Uno de los grandes logros del gótico sureño estadounidense fue valorizar la estética de los desposeídos, del lugar olvidado. Resulta en esos escritos una paradoja que puedan existir pueblos tan desolados dentro de uno de los países más poderosos y ricos del orbe. Por supuesto, ese no es el caso de México, pero sí hay una paradoja similar en Rulfo: la de la revolución. Esa revolución que la gente de miles de pueblos polvorientos pensaba que traería esperanza, y en realidad sólo los alejó más de la civilización, puesto que puso sus destinos en manos de hombres trajeados quienes vivían en ciudades y no querían nada que ver con ellos. La revolución condenó a estos pueblos a vivir de las migajas de un mecenas que ni siquiera los veía a los ojos. El genio de Rulfo es entender que, para comunidades tan rurales, el apego a la tierra y a lo espiritual es todo. Por eso no limitó sus letras al retrato social de estos intocables, sino que fundió éste con constantes imágenes de religión ferviente, de mortandad inevitable y de naturaleza brutal. A veces uno no sabe dónde acaba una y empieza otra. En Rulfo la gente llora como si le salieran ríos de la cara, y el viento raspa como si tuviera uñas. El olvido y la parálisis de los pueblos rulfianos demuestran una fuerte crítica social, pero también un entendimiento más psicológico, más profundo de miras. Y es que la injusticia derivada de la revolución no sólo devino en falta de alimento o dinero, sino en la negación, para muchas de estas personas, de su condición como seres humanos de valor. Por eso rondan por ahí, muertos en vida o vivos en muerte, aferrados a sus milpas, sus pecados y sus rencores. No hay a dónde escapar o progresar; la civilización los ha dejado atrás.

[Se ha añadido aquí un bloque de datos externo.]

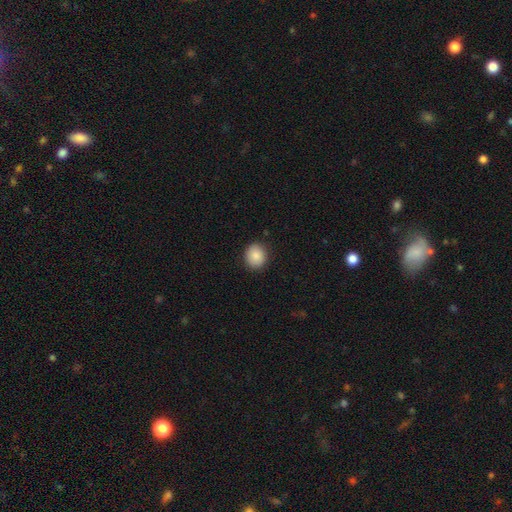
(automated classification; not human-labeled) smooth 88%, star or artifact 8%, featured or disk 4%. Down the decision tree: how rounded — round (76%); merging — none (89%).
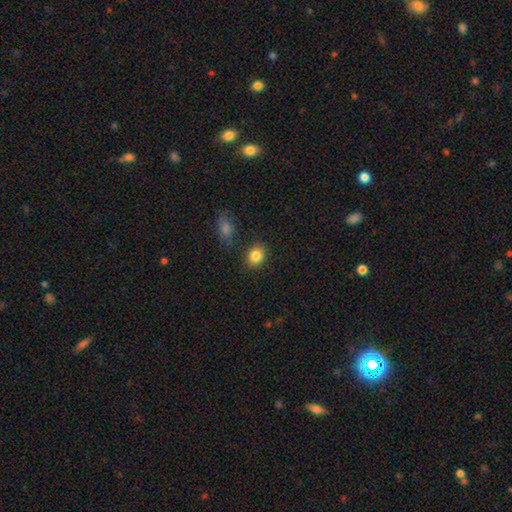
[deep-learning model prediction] Smooth or featured: smooth — 85% (star or artifact — 9%)
How rounded: round — 53% (in between — 45%)
Merging: none — 84% (minor disturbance — 10%)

Así pues, no sé por qué Rulfo haya decidido dejar su obra donde la dejó, pero es evidente que cuando alguien logra condensar tantas cosas en 300 páginas se condena a que le pregunten sobre ellas por siempre. Tal vez por esa incomodidad no era muy dado a los desplantes de la persona pública —a los discursos y los homenajes. Cuentan que en alguna ocasión hubo un banquete en su honor, no recuerdo si en Bellas Artes, y al pasar al podio sólo dijo “Gracias” y se volvió a sentar. Qué importa. Dicen que el deber de un artista en la Tierra es producir una obra maestra, y el tipo produjo dos. El tipo nació en un pueblo que no aparece en los mapas, vio correr la sangre por caudales, se levantó del polvo y definió las letras mexicanas del siglo XX. Quizá incluso siga definiéndonos ahora, veladamente, como un halo de melancolía. Nos ha dado suficiente. Uno de sus mejores cuentos se titula “Nos han dado la tierra”, y miren qué cosas: no sin ironía puede ser que sus letras, escuetas y espectrales como son, nos hayan dado el terreno literario más fértil en la historia atribulada de este sitio que llamamos nuestro.